JOB - Please copy the listing below exactly, from its first line up to and including the line with "city: Haren".

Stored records

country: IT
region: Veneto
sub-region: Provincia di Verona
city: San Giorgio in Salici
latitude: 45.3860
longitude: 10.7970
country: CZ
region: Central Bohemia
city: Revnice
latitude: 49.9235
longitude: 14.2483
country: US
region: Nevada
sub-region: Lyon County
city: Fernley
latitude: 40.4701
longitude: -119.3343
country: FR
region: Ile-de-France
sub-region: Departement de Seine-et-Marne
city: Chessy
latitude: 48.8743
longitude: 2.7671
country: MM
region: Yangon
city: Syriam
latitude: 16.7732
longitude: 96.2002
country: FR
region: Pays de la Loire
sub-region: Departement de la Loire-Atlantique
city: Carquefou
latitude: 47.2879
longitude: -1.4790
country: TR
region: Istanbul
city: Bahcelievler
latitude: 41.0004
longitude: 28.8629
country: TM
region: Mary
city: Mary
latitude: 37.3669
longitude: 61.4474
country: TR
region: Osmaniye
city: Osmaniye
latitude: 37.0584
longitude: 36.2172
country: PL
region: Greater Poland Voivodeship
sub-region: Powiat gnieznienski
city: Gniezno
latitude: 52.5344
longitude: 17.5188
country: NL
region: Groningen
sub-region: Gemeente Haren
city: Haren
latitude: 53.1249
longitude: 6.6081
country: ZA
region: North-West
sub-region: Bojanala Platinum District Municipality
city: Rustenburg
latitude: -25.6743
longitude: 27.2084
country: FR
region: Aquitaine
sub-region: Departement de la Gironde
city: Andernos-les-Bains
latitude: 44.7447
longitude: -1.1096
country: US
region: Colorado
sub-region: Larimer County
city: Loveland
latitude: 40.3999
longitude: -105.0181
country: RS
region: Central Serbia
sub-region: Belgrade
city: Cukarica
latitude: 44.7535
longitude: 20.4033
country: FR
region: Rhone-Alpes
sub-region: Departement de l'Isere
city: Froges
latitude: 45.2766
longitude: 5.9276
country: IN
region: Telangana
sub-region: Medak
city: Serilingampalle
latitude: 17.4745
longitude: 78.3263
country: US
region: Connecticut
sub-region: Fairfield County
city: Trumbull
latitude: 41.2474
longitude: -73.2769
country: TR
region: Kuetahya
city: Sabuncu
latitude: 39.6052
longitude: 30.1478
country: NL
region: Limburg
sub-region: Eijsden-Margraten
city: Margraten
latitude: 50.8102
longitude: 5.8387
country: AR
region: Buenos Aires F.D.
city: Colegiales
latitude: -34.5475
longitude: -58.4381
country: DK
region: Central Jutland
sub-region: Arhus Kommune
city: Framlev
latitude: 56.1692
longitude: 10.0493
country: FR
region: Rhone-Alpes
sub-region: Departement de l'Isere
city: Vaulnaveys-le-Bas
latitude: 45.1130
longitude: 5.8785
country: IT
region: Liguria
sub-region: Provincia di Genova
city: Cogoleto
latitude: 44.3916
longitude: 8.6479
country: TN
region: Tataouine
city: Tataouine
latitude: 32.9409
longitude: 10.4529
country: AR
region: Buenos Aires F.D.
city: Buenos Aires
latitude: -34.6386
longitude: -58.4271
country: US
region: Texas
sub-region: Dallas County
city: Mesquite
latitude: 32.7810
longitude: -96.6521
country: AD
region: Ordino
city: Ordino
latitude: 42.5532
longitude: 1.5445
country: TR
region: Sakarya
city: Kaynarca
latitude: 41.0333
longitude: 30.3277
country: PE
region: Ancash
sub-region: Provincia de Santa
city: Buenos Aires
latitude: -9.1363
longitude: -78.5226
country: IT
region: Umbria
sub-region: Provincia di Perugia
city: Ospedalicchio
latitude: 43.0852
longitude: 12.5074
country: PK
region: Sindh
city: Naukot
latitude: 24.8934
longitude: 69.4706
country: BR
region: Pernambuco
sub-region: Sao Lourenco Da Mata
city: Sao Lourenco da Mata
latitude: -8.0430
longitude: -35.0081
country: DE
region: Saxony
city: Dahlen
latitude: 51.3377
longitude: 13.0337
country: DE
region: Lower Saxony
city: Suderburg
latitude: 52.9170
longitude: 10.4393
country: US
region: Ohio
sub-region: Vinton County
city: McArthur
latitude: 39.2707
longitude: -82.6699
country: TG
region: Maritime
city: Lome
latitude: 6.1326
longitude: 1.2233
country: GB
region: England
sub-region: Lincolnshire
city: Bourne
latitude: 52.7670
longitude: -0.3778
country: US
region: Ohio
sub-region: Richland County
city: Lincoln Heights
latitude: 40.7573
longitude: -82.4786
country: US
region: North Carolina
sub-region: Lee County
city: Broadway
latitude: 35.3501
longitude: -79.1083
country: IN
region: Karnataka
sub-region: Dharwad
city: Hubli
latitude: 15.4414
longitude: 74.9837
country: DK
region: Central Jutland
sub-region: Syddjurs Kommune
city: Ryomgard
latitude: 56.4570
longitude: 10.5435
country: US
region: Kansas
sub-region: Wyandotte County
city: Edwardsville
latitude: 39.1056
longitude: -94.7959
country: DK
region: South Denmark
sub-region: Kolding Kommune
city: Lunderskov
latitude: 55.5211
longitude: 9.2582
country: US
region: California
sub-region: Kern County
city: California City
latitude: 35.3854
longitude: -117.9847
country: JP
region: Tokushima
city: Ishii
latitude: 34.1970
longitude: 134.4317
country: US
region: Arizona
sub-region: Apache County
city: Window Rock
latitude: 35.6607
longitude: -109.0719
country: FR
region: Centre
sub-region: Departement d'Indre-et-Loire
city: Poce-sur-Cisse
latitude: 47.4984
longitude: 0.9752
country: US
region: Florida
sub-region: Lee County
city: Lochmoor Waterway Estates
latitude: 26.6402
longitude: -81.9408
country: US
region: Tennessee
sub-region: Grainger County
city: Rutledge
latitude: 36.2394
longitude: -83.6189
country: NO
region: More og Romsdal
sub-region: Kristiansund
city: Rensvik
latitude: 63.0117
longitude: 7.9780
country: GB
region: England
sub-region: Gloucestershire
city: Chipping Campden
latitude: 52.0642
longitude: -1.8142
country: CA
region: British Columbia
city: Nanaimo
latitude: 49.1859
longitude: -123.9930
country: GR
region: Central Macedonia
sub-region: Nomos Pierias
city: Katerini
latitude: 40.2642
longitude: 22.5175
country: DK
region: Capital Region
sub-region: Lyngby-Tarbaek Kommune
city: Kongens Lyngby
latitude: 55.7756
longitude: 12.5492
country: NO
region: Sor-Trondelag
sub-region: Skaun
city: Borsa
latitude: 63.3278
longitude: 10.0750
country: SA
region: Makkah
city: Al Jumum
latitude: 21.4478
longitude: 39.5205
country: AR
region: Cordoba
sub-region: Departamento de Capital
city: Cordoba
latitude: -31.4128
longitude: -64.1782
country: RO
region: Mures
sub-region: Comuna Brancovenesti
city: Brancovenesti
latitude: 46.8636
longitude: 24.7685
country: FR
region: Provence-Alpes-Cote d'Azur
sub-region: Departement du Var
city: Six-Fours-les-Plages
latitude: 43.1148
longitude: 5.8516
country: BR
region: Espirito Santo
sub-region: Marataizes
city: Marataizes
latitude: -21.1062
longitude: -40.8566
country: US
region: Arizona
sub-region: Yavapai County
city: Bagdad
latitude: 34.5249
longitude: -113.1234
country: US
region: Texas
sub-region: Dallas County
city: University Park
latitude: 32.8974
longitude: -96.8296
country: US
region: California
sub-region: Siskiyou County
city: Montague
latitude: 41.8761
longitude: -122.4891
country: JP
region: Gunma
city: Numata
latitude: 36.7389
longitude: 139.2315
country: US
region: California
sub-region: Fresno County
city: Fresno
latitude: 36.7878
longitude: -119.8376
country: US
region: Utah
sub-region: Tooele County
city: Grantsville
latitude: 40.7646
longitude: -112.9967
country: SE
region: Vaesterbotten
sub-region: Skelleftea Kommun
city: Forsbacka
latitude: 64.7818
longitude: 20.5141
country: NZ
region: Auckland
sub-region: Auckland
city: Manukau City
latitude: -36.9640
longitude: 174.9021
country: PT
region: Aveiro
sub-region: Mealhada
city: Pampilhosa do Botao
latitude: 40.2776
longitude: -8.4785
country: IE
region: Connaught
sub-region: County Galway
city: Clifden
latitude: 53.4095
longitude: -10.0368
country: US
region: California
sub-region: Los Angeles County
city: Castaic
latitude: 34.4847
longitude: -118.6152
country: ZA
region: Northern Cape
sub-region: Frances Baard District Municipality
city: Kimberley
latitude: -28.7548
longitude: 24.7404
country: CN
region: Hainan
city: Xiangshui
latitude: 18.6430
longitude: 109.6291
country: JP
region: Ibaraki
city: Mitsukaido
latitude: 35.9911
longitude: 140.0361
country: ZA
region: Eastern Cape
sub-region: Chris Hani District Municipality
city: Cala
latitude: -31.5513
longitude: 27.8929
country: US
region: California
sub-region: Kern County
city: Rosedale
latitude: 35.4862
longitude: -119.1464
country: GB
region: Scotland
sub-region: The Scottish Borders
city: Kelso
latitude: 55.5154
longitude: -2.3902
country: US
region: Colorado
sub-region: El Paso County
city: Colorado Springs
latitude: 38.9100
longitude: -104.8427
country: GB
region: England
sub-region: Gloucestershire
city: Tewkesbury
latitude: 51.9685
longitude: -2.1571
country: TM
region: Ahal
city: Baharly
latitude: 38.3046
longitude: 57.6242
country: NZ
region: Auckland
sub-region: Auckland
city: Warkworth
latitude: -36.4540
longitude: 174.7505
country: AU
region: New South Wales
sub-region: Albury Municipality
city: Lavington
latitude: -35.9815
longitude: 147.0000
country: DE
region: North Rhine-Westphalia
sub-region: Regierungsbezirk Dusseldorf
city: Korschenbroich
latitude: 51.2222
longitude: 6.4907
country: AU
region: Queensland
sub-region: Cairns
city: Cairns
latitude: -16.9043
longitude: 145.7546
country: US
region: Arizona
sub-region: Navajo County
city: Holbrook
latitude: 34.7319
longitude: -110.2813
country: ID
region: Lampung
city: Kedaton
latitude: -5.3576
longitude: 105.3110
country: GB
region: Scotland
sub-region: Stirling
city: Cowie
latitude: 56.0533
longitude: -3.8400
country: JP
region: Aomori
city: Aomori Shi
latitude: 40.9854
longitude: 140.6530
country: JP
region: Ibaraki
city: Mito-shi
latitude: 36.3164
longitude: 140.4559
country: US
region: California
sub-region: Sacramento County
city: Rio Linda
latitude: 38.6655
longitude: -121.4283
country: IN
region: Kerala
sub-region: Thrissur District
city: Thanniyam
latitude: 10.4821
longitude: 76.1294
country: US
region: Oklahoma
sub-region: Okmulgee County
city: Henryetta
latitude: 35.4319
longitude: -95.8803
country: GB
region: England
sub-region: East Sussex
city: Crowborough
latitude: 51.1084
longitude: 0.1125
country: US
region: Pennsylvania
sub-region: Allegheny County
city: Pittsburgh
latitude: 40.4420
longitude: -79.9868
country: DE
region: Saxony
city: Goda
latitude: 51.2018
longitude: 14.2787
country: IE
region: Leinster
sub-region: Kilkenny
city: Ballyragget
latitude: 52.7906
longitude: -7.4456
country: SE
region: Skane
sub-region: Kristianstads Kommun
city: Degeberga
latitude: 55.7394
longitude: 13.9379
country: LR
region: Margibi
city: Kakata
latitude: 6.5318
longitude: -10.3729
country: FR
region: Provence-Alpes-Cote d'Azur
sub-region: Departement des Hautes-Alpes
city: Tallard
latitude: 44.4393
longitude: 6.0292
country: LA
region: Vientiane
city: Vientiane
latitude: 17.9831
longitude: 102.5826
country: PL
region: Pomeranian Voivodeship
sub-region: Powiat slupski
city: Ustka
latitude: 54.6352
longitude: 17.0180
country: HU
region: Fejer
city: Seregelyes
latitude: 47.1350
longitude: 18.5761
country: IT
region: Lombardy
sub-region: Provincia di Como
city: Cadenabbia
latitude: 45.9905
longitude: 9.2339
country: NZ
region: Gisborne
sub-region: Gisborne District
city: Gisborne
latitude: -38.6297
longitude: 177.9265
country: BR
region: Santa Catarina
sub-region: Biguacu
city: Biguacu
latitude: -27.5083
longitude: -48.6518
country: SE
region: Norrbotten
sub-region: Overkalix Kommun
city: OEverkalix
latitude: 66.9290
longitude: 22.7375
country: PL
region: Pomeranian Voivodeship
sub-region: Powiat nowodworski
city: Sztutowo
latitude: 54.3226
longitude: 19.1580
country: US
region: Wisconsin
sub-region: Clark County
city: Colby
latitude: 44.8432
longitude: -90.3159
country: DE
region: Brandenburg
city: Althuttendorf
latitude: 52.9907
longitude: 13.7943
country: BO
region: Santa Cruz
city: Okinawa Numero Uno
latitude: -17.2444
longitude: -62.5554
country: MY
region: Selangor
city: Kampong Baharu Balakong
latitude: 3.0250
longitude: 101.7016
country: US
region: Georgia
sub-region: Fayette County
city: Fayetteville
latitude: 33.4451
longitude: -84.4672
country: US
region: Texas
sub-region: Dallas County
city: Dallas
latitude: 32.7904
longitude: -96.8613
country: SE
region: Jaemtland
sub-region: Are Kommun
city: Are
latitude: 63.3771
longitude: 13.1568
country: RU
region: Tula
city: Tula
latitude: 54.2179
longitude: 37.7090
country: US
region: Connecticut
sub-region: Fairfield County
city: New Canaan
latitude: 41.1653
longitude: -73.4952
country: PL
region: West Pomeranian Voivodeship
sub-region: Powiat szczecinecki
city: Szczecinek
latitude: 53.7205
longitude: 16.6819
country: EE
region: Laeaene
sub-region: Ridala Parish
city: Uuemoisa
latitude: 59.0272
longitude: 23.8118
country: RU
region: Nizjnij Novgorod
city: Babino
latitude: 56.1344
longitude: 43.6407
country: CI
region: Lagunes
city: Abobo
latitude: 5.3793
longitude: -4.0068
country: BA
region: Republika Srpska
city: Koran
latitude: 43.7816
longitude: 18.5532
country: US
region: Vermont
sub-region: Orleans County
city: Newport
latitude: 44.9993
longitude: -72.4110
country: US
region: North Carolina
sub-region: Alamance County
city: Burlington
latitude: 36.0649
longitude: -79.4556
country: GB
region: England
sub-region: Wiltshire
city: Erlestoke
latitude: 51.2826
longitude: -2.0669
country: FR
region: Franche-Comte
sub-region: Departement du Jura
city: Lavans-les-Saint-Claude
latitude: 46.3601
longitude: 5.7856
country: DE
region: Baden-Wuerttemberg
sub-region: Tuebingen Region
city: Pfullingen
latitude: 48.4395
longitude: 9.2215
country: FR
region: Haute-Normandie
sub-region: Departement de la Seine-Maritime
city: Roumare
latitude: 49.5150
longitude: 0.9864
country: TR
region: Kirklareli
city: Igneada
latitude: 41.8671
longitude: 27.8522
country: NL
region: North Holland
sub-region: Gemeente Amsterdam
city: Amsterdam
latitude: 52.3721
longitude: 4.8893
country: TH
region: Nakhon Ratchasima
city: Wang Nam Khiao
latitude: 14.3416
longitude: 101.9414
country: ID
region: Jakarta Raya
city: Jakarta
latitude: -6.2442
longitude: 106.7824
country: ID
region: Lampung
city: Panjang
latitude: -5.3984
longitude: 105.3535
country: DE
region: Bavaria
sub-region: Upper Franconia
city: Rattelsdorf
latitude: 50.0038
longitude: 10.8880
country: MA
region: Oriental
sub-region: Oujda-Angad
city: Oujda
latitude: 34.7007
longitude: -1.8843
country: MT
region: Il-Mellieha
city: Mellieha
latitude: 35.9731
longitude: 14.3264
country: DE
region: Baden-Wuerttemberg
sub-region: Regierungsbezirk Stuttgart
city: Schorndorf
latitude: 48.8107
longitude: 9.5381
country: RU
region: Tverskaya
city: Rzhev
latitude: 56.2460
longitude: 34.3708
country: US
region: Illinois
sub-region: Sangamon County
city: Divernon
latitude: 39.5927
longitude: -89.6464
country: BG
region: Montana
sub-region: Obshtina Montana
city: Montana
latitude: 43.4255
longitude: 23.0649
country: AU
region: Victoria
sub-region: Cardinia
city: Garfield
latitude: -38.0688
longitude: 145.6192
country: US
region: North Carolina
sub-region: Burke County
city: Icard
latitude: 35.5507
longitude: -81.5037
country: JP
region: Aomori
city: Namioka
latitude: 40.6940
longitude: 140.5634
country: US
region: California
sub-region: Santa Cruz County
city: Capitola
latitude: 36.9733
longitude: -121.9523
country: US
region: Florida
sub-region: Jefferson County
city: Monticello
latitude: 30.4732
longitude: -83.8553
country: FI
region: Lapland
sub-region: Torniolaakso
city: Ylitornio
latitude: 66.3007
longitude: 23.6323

FINISHED ANSWER -
country: IT
region: Veneto
sub-region: Provincia di Verona
city: San Giorgio in Salici
latitude: 45.3860
longitude: 10.7970
country: CZ
region: Central Bohemia
city: Revnice
latitude: 49.9235
longitude: 14.2483
country: US
region: Nevada
sub-region: Lyon County
city: Fernley
latitude: 40.4701
longitude: -119.3343
country: FR
region: Ile-de-France
sub-region: Departement de Seine-et-Marne
city: Chessy
latitude: 48.8743
longitude: 2.7671
country: MM
region: Yangon
city: Syriam
latitude: 16.7732
longitude: 96.2002
country: FR
region: Pays de la Loire
sub-region: Departement de la Loire-Atlantique
city: Carquefou
latitude: 47.2879
longitude: -1.4790
country: TR
region: Istanbul
city: Bahcelievler
latitude: 41.0004
longitude: 28.8629
country: TM
region: Mary
city: Mary
latitude: 37.3669
longitude: 61.4474
country: TR
region: Osmaniye
city: Osmaniye
latitude: 37.0584
longitude: 36.2172
country: PL
region: Greater Poland Voivodeship
sub-region: Powiat gnieznienski
city: Gniezno
latitude: 52.5344
longitude: 17.5188
country: NL
region: Groningen
sub-region: Gemeente Haren
city: Haren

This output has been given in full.